Дело в том, что рассказ о ратификации в Киеве договора с Византией, завершающий первую запись под 945 г., содержит сообщение о наличии в дружине киевского князя христиан11, которые, в отличие от самого Игоря и „людей его", (киевской элиты?), клялись в соборной церкви св. Ильи в Киеве. Это первое в ПВЛ упоминание о наличии здесь христианской общины. Нестор сразу же уточняет: „Мънози бо бѣша Варязи [и Козаре] хрьстияне"; пояснение, видимо, должно означать, что среди киевских славян приверженцев новой религии не было или во всяком случае автору ПВЛ о них не было известно12. Вместе с более поздним (под 9.83 г.) рассказом о киевском варяге (!), который „6ѣ бо... пришьлъ из Грькъ и дьржаше въ таинѣ вѣру хрьстияньску" и чьего сына киевляне вместе с молодым Владимиром и его „старцами и болярами" должны были принести в жертву языческим богам (см. ПВЛ, с. 99-101), уточнение Нестора относительно христиан в дружине Игоря заставляет предполагать, что церковь св. Ильи могла быть основана греческими колонистами и обслуживала христиан разноязычного населения Киева и его постоянных гостей, включая княжеских наемников [ср. 33, с. 71-73, 95-96], что, видимо, и оберегало ее от стихийных выступлений языческой /132/ толпы, представлявшей (как это можно понять из сообщения под 983 г.) основное славяноязычное население города. Очень похоже, что именно организацию таких приходов в Киеве и других городах Северного Причерноморья имел в виду Фотий, когда писал в 867 г. о появлении там христианских общин во главе с греческим епископом (см. выше с. 120). Такому толкованию вполне соответствует давнее предположение о существовании в Киеве христиан уже во времена Олега (см., например, [121, с. 12]) или даже легендарного Аскольда, на могиле которого по утверждению летописи „постави Ольга цьркъвь святаго Николу" (ПВЛ, с. 23), что было бы неуместно на могиле язычника [см. 142, с. 21]; на этом основании предполагается, что Никола было христианским именем Аскольда (см. обзор [187, с. 31]), которое он мог принять в Византии при крещении (ср. выше с. 120-121). Во всяком случае, среди археологов бытует мнение, что некрополь, открытый в Киеве под фундаментом Десятинной церкви и датируемый IX (!) — второй пол. X в., мог быть кладбищем киевской христианской общины [см. 79, с. 47-48].

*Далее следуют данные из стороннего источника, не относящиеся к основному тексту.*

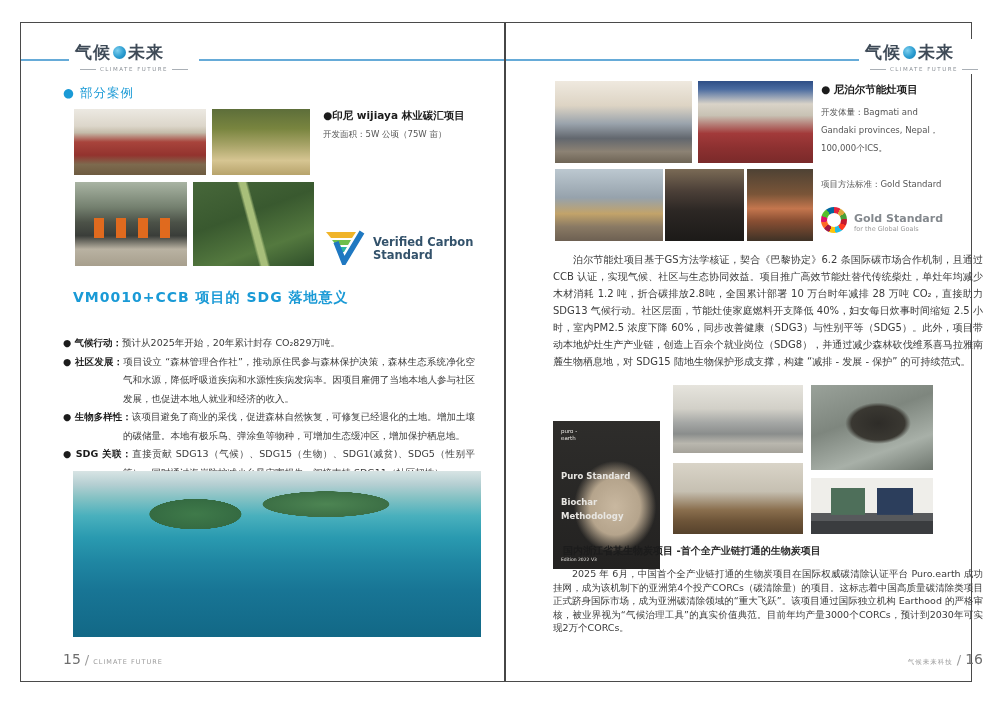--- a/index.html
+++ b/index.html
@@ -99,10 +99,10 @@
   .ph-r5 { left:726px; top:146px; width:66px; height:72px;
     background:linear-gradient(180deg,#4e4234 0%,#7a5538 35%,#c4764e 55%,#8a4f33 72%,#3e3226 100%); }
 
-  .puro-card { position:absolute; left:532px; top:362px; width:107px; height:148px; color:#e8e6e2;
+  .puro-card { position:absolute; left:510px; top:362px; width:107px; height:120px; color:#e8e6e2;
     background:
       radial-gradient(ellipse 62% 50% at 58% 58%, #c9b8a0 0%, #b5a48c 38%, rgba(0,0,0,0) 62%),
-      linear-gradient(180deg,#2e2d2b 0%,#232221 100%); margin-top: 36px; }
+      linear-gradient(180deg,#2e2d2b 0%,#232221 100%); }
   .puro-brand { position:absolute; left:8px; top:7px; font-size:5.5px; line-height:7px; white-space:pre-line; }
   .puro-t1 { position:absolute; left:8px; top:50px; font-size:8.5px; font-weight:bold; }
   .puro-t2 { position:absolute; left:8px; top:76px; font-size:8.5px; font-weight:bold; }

11См. в тексте договора: „И иже помыслять отъ страны Русьскыя раздрушити таку любъвь, и елико ихъ крьщение приняли суть, да приимуть мьсть отъ Бога вьседьржителя... а елико ихъ есть не крьщено, да не имуть помощи отъ Бога, ни отъ Перуна..." (ПВЛ, с. 53); ниже: „да на роту идуть наша хрьстияная Русь по вѣрѣ ихъ, а нехрьстиянии по закону своему" (с, 55). Ср., однако, там же противопоставление греков и киевских славян как христиан и язычников: „Аще убиеть хрьстиянинъ Русина или Русинъ хрьстиянина, да дьржимъ будеть сътворивыи убийство отъ ближьнихъ убиенаго, да убиють и" (с. 58).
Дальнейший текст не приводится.